===== TEXT SECTION =====
By mentioning it here, it'll become something else, entirely.

Damn it.

4 comments:

Anonymous said...

Hitchcock *did* shoot on location, of course, very famously: Vertigo, The Birds, Shadow of a Doubt were all (I think!) filmed in Northern California.

Cooking poems: read "Onions" by William Matthews.

Paul said...

Yes, Vertigo being my favorite film, probably, makes grand use of San Francisco. But so often in films like The Man Who Knew Too Much there are wonderful scenes shot in a Marakesh bazaar, followed by scenes shot in front of back projected footage of the same bazaar, with the actors obviously walking in place. Still, a film like Rear Window was shot entirely on set and masterfully so. I'm not complaining, really, about this; it's just interesting.

Paul said...

Oh, and "Onions" is a great poem. Matthews is a favorite poet.

LKD said...

When I was just a little girl, I asked my mother what will I be. Will I be pretty, will I be rich? Here's what she said to me. Que sera sera! What ever will be will be! The future's not ours to see. Que sera sera!

Oh, I love that song.

Interesting that you should mention North by Northwest. It was on the other night, on a local PBS station. I happened upon it while clicking randomly through stations. I always seem to happen upon this movie during that most famous scene with the crop duster and I did so the other night. I was struck while watching the scene unfold at how utterly rapt I was despite having seen this scene countless times before. Too, I noticed that there was no interuptive or distracting orchestration as the scene played out. Silence, or even moments in a movie which are not mucked up with needless orchestration or soundtrack music is so rare these days in movies. I recall being extremely disappointed when I saw the first Harry Potter movie because I felt that the opening scene was ruined by the background orchestration. That scene would've been magical if it had played out with no music.
===== RECORDS =====
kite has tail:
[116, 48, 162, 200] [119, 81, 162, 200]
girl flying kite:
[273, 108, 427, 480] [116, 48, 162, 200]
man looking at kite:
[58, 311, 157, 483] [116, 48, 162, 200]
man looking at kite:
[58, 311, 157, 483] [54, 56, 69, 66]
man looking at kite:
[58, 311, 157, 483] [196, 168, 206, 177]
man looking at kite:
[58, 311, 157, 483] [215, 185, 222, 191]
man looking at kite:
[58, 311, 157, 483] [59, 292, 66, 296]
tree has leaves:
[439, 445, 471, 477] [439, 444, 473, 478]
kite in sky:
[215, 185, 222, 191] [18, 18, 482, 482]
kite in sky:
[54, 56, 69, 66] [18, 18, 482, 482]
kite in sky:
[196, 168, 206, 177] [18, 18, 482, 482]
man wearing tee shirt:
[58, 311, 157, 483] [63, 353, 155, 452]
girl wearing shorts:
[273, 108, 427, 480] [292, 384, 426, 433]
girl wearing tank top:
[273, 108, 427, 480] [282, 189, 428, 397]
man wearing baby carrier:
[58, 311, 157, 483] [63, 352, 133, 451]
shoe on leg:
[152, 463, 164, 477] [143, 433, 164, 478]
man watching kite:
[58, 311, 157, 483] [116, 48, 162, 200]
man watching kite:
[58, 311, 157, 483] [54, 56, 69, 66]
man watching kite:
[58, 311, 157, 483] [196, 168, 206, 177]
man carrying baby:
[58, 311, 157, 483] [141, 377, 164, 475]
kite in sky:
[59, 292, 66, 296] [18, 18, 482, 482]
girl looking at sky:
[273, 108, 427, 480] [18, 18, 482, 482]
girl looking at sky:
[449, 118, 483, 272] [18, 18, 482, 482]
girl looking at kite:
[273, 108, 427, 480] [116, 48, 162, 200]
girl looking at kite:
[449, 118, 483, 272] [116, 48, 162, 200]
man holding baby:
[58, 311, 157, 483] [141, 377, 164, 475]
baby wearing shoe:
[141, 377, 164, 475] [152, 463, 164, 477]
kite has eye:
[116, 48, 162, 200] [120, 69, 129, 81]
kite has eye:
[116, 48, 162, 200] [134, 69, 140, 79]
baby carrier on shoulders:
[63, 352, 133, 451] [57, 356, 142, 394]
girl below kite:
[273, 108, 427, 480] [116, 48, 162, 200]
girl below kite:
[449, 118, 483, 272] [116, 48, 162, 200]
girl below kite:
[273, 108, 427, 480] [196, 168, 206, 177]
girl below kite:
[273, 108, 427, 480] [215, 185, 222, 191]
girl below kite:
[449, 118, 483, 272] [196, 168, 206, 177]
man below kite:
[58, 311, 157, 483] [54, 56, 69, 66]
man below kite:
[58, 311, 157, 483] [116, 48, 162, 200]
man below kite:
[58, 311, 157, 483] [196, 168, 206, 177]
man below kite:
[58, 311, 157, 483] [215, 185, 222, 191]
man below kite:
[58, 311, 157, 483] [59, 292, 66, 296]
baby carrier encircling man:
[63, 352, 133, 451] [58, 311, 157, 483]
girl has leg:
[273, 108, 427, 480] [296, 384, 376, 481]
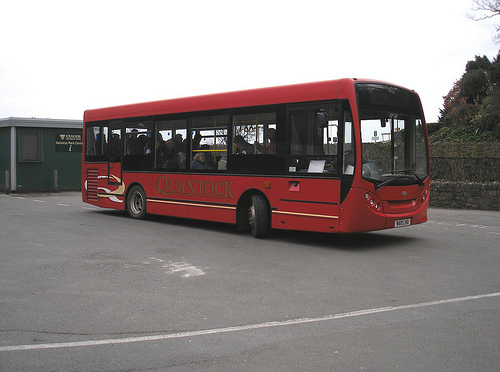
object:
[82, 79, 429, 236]
bus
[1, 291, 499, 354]
line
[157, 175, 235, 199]
letters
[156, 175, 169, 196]
q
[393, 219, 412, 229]
tag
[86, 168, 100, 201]
vent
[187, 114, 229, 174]
window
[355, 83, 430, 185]
windshield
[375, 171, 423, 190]
wipers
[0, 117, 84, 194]
building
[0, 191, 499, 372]
pavement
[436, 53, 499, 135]
tree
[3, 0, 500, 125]
sky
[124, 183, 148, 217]
wheel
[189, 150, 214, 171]
passenger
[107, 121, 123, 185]
door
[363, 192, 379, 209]
headlights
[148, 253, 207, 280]
spill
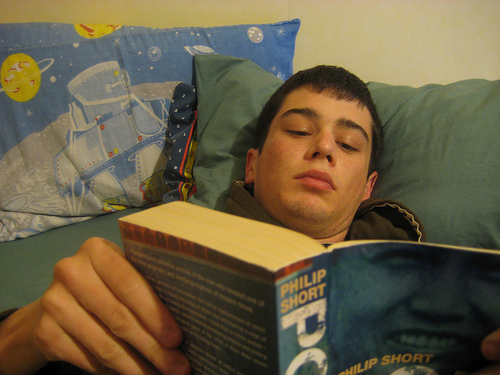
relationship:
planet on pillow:
[1, 52, 43, 105] [1, 22, 295, 243]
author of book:
[279, 267, 325, 316] [120, 200, 500, 375]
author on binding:
[279, 267, 325, 316] [277, 250, 329, 374]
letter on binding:
[283, 299, 328, 350] [277, 250, 329, 374]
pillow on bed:
[1, 22, 295, 243] [371, 80, 500, 249]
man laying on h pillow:
[244, 61, 383, 242] [367, 81, 500, 249]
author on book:
[279, 267, 325, 316] [120, 200, 500, 375]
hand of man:
[1, 236, 191, 374] [244, 61, 383, 242]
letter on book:
[285, 347, 328, 375] [120, 200, 500, 375]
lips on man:
[295, 169, 339, 193] [244, 61, 383, 242]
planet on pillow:
[72, 22, 124, 39] [1, 22, 295, 243]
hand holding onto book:
[1, 236, 191, 374] [120, 200, 500, 375]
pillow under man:
[367, 81, 500, 249] [244, 61, 383, 242]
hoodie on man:
[348, 197, 422, 243] [244, 61, 383, 242]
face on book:
[333, 242, 500, 365] [120, 200, 500, 375]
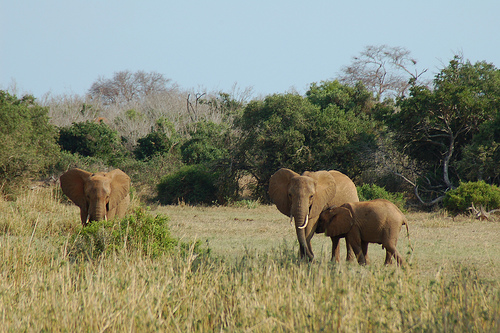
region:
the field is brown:
[42, 265, 433, 330]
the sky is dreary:
[60, 12, 329, 57]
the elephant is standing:
[52, 161, 140, 224]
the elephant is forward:
[51, 157, 131, 227]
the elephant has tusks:
[280, 208, 318, 238]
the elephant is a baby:
[327, 193, 428, 274]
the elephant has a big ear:
[267, 163, 290, 229]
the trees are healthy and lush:
[259, 97, 356, 144]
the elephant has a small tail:
[399, 210, 421, 245]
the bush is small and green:
[72, 208, 190, 252]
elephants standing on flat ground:
[28, 125, 449, 321]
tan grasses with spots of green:
[31, 241, 446, 327]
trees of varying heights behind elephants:
[20, 40, 485, 247]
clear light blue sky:
[57, 12, 322, 52]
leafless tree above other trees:
[336, 36, 416, 97]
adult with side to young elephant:
[255, 156, 426, 276]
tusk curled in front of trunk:
[270, 172, 315, 257]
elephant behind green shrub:
[37, 147, 152, 262]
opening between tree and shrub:
[197, 150, 263, 211]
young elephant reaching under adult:
[275, 168, 425, 274]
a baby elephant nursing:
[312, 198, 413, 263]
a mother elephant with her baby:
[262, 160, 362, 260]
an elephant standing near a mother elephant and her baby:
[55, 156, 136, 255]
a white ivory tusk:
[293, 208, 313, 233]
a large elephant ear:
[264, 163, 299, 225]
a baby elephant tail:
[401, 219, 414, 244]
=====
_BRIEF A_: Copy the lines of the records word for word, starting at the line that contains "[436, 53, 499, 135]" and stopping after the line that contains "[31, 241, 446, 327]". Leave the pictures out of your answer.
_BRIEF B_: Write what comes next in the blog discussion of Hitchcock films, starting after its last sentence.
The text and the records were taken from separate sources.

_TASK OUTPUT A_:
[436, 53, 499, 135]
tree
[3, 0, 500, 125]
sky
[124, 183, 148, 217]
wheel
[189, 150, 214, 171]
passenger
[107, 121, 123, 185]
door
[363, 192, 379, 209]
headlights
[148, 253, 207, 280]
spill
relationship:
planet on pillow:
[1, 52, 43, 105] [1, 22, 295, 243]
author of book:
[279, 267, 325, 316] [120, 200, 500, 375]
author on binding:
[279, 267, 325, 316] [277, 250, 329, 374]
letter on binding:
[283, 299, 328, 350] [277, 250, 329, 374]
pillow on bed:
[1, 22, 295, 243] [371, 80, 500, 249]
man laying on h pillow:
[244, 61, 383, 242] [367, 81, 500, 249]
author on book:
[279, 267, 325, 316] [120, 200, 500, 375]
hand of man:
[1, 236, 191, 374] [244, 61, 383, 242]
letter on book:
[285, 347, 328, 375] [120, 200, 500, 375]
lips on man:
[295, 169, 339, 193] [244, 61, 383, 242]
planet on pillow:
[72, 22, 124, 39] [1, 22, 295, 243]
hand holding onto book:
[1, 236, 191, 374] [120, 200, 500, 375]
pillow under man:
[367, 81, 500, 249] [244, 61, 383, 242]
hoodie on man:
[348, 197, 422, 243] [244, 61, 383, 242]
face on book:
[333, 242, 500, 365] [120, 200, 500, 375]
region:
the field is brown:
[42, 265, 433, 330]
the sky is dreary:
[60, 12, 329, 57]
the elephant is standing:
[52, 161, 140, 224]
the elephant is forward:
[51, 157, 131, 227]
the elephant has tusks:
[280, 208, 318, 238]
the elephant is a baby:
[327, 193, 428, 274]
the elephant has a big ear:
[267, 163, 290, 229]
the trees are healthy and lush:
[259, 97, 356, 144]
the elephant has a small tail:
[399, 210, 421, 245]
the bush is small and green:
[72, 208, 190, 252]
elephants standing on flat ground:
[28, 125, 449, 321]
tan grasses with spots of green:
[31, 241, 446, 327]

_TASK OUTPUT B_:
But I digress.

The other thing that struck me as I watched Cary standing out there in the middle of nowhere was that the whole scene looked real to me. Meaning, it was shot in the middle of actual nowhere. No backdrops. No computerization. I can't really relax and watch a modern movie, really allow myself to get sucked into it because in the back of my mind, I catch myself wondering how much of any given scene has been shot in front of a blue screen.

As I continue to ramble (grin), I saw that incredible scene of Cleopatra's entrance into Rome the other night....and my god, the mind boggles when one stops and realizes that all of those hundreds of extras were real live people, not computer-generated people filling the screen.

Have you seen Heathers? Whenever I hear Que Sera Sera, I think of that movie.